I think this is also kind of how prayer is. We pray for things, and whatever those things are, we realize that the point of prayer wasn't the answer to it but the realization that intimacy with God is way better than whatever we prayed for. Sometimes instead of what you hoped for, you get a story and see that you live in the kind of world where you can't know (yet) why things turned out a certain way.

This conclusion that I cannot know is more satisfying than thinking that it's possible to know and I just don't. Still not very satisfying, though. I think if I could love all ambiguity/surprises, I would have figured out the secret of happiness. In the meantime, I enjoy planned (and only planned) ambiguity/surprises. This is why I like moving to a new city where they don't speak English and I don't know anyone, but I can't handle it when someone says we're going to get bubble tea and instead we get ice cream.

Wednesday, May 18, 2011

Not by what he sees with his eyes...

Isaiah 11:3 says, "...and he will delight in the fear of the Lord. He will not judge by what he sees with his eyes, or decide by what he hears with his ears." I think we assume this is referring to Jesus, but even if somehow it were not, we know this is a good guy because he delights in the fear of the Lord. That = the right thing to do.

Hebrews 11:27 is talking about Moses leaving Egypt and it says, "...he persevered, because he saw him who is invisible."

As an ENFP, a big thing about me is my passion for possibilities. I tend to see things as they could be, and get really excited about what is not, but what could be. As I've been visiting many of the rooms of Fischer and some in Mac for my summer job, I really see this. My eyes see that each room is blank, stripped completely bare, but my mind sees adorable room setups and unlimited potential. I wish I had lived in a triple anywhere because they are so cute, but more specifically, I wish I had been a boy so I could have lived in one of the triples on the end of the east wing of Fischer, or on T7, where you can see everything from up high and it's beautiful. I wish I had lived in Mac seven times so I could try out each of the different kinds of rooms and each different possible view from the windows, which are all shapes and sizes and look out over different buildings in different directions. Don't get me started on Williston.

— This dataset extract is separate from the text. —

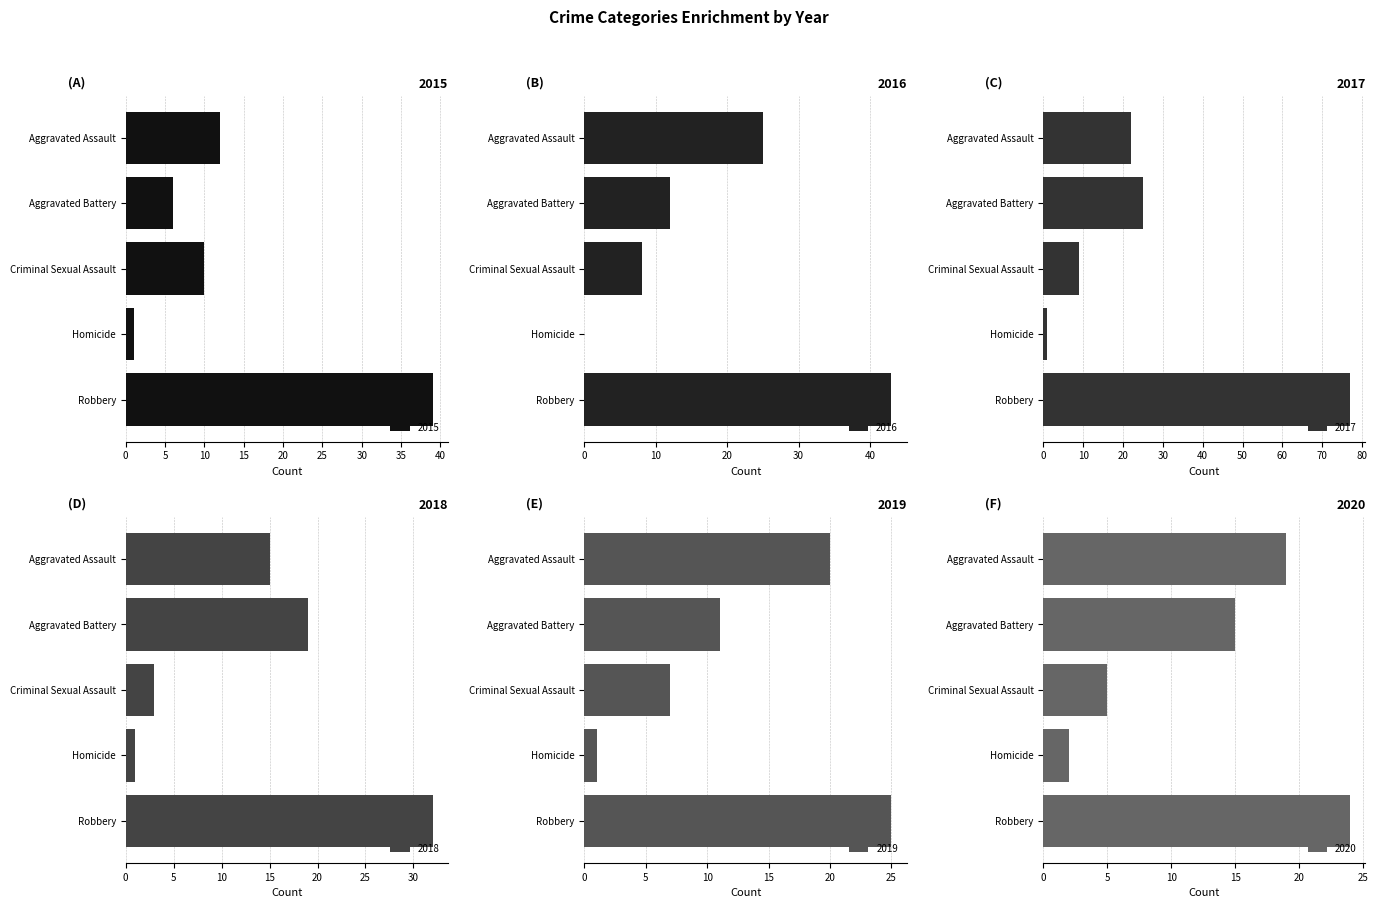

The 2020 series shows 15 at Aggravated Battery. True or false?

True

I think a person misses a lot of life, and a lot of what's important, when they don't acknowledge the unseen. I do need to be clear and say that the "unseen but real" is not exactly the same thing as "the possible," but they do overlap.

The Bible teaches us that the wise person is the person who does not make decisions based on present circumstances, which flare away like dry paper in a fire, but instead makes their decisions based on God, who is changeless and everlastingly loving. We're allowed to dream big because of God; he always dreams bigger anyway.

I don't always see my dreams come to fruition, but as cheesy as it sounds, I honestly believe that's because God's dreams are bigger/more awesome than mine, and it's His that I get to live out instead whenever I am willing to let mine go.

I'm pleased that wisdom means seeing beyond what's visible, sometimes even beyond what's really there. I can't help but do that already. Too bad there is more to wisdom than that.

One more thing:

"If you treat an individual how he is, he will remain how he is. But if you treat him as if he were what he ought to be and could be, he will become what he ought to be and could be." -Johann Wolfgang von Goeth

I don't know where this quote is from, but I think Mr. von Goeth is right, and furthermore, I think this can apply to all kinds of things, even whole situations. This is kind of the whole deal with faith, right? Believing for something brings it into being. We've all seen too many examples of this idea seeming to fail to believe the power of believing is limitless. But I think it should be and maybe can be.